A story like that shows just how effective a storytelling and content organization tool Storify can be. But not all the stories on Storify are as serious in nature as Klein’s. Many use Storify as way to simply organize multiple tweets or Facebook posts to create some with more detail and depth. Many Storify stories simply document an event or activity. A recent Storify gives readers an expanded look at FIU Orientation, a build-up to a soccer match or coverage of the Boston Marathon.
However, it was only a few weeks ago that I first delved into the world of Storify for a project I was working on. I’m a contributing writer for the pop culture web publication PopMatters.com. I mostly contribute music and comic book reviews.
Two weeks ago, Netflix premiered the highly anticipate series Daredevil, which is based upon the Marvel comic series of the same name. I am a big comic book fan, so I was extremely excited to binge-watch the series once it was released. At only 13 episodes, I cleared my schedule to ensure I could binge on the entire series without interruption. I then had an idea that if I’m absolutely going to binge-watch the entire series, perhaps that could develop into a review of the series using Twitter. So, I pitched a project to my editor at PopMatters.com where I would watch the entire series in one sitting, and then tweet about it. I would then use Storify to compile my tweets into a singular, knee-jerk reactionary review.

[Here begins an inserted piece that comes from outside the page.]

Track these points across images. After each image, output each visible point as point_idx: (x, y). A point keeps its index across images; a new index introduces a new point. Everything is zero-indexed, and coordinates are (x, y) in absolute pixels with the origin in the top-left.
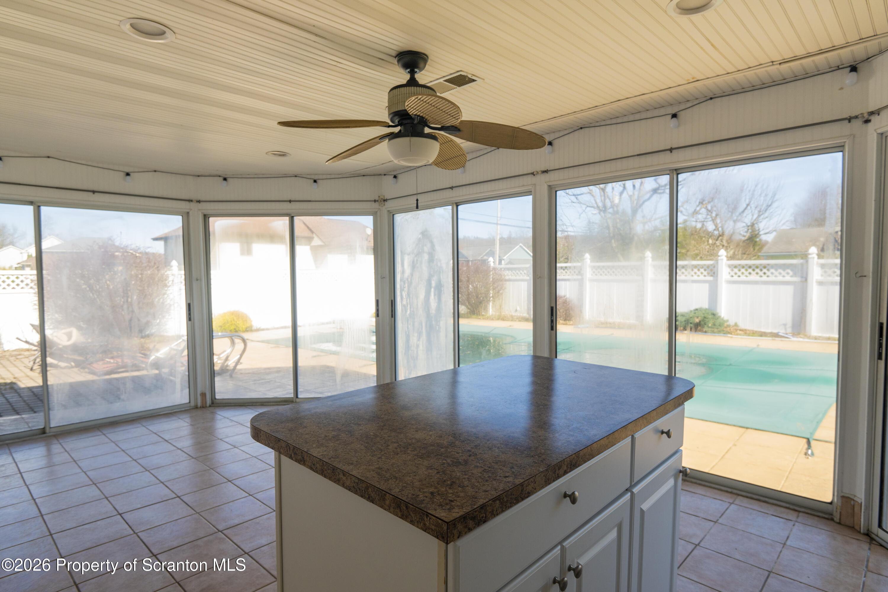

So, I delved into Daredevil episode one and didn’t stop until 13 hours later. During my viewing, I tweeted my thoughts on every episode of the show. I then used Storify to organize my tweets into a real-time, chronological review of all 13 episodes, and then embedded my Storify into my piece, which was on PopMatters.com under the title, “Binging on ‘Daredevil’: Marvel’s Netflix Series Is As Brutal As It Is Compelling.”
After my first use of Storify, I feel as though it is an incredibly useful tool for turning social media posts, often thought of as singular thoughts, into an organized, visually impactful story that really speaks to the importance of social media as a storytelling and reporting tool.